■ **EXTRACTED INFORMATION**
******

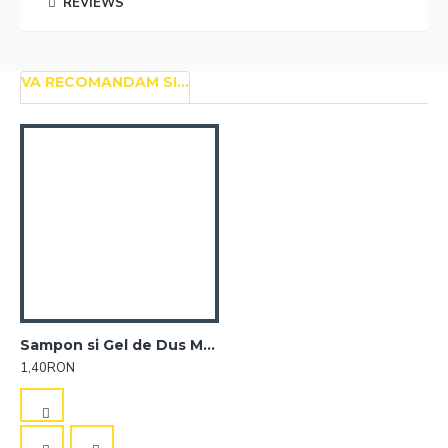
REVIEWS
VA RECOMANDAM SI...
Sampon si Gel de Dus Mixt Hotel sticluta 20 ml
1,40RON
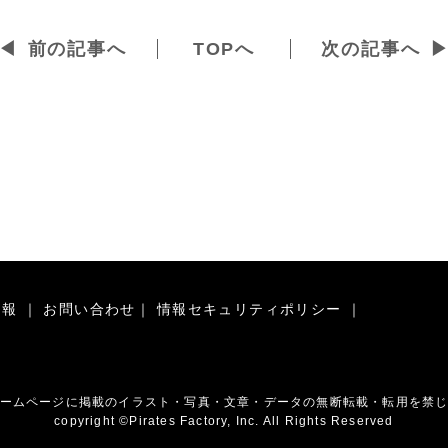
前の記事へ
TOPへ
次の記事へ
情報
｜
お問い合わせ
｜
情報セキュリティポリシー
｜
ームページに掲載のイラスト・写真・文章・データの無断転載・転用を禁
copyright ©Pirates Factory, Inc. All Rights Reserved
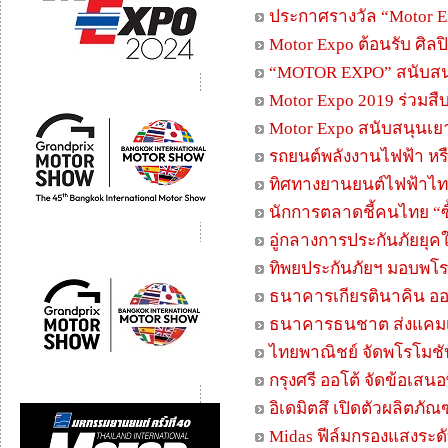
ประกาศรางวัล “Motor E
Motor Expo ต้อนรับ ศิลป
“MOTOR EXPO” สนับสน
Motor Expo 2019 ร่วมส
Motor Expo สนับสนุนเยา
รถยนต์พลังงานไฟฟ้า หร
ทิศทางยานยนต์ไฟฟ้า
นักการตลาดชี้คนไทย “ซ
อู่กลางการประกันภัยยุค
ทิพยประกันภัยฯ มอบพโร
ธนาคารเกียรตินาคิน ออ
ธนาคารธนชาต ส่งแคมเปญ
ไทยพาณิชย์ จัดพโรโมชั
กรุงศรี ออโต้ จัดข้อเสนอ
อิเดมิตสึ เปิดตัวผลิตภั
Midas ฟีล์มกรองแสงระดั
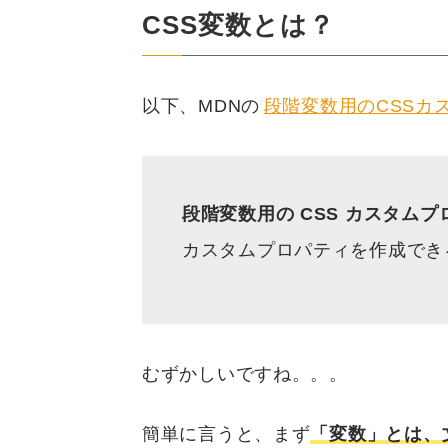
CSS変数とは？
以下、MDNの
段階変数用のCSSカ
段階変数用の CSS カスタムプ
カスタムプロパティを作成でき
むずかしいですね。。。
簡単に言うと、まず
「変数」とは、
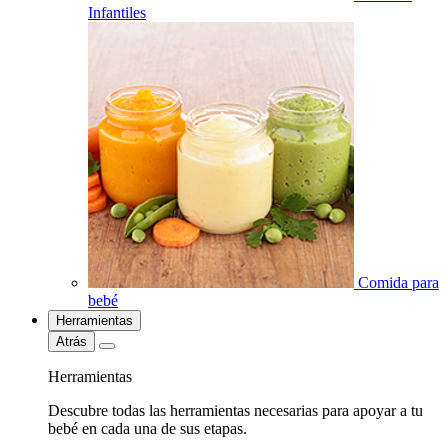
Infantiles
Comida para
bebé
Herramientas
Atrás
Herramientas
Descubre todas las herramientas necesarias para apoyar a tu
bebé en cada una de sus etapas.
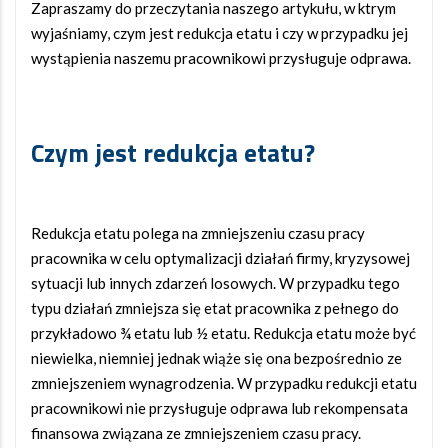
Zapraszamy do przeczytania naszego artykułu, w ktrym
wyjaśniamy, czym jest redukcja etatu i czy w przypadku jej
wystąpienia naszemu pracownikowi przysługuje odprawa.
Czym jest redukcja etatu?
Redukcja etatu polega na zmniejszeniu czasu pracy
pracownika w celu optymalizacji działań firmy, kryzysowej
sytuacji lub innych zdarzeń losowych. W przypadku tego
typu działań zmniejsza się etat pracownika z pełnego do
przykładowo ¾ etatu lub ½ etatu. Redukcja etatu może być
niewielka, niemniej jednak wiąże się ona bezpośrednio ze
zmniejszeniem wynagrodzenia. W przypadku redukcji etatu
pracownikowi nie przysługuje odprawa lub rekompensata
finansowa związana ze zmniejszeniem czasu pracy.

******

Gather each line in the items above that contains the string "pracy", and list those lines in the order they appear.

Redukcja etatu polega na zmniejszeniu czasu pracy
finansowa związana ze zmniejszeniem czasu pracy.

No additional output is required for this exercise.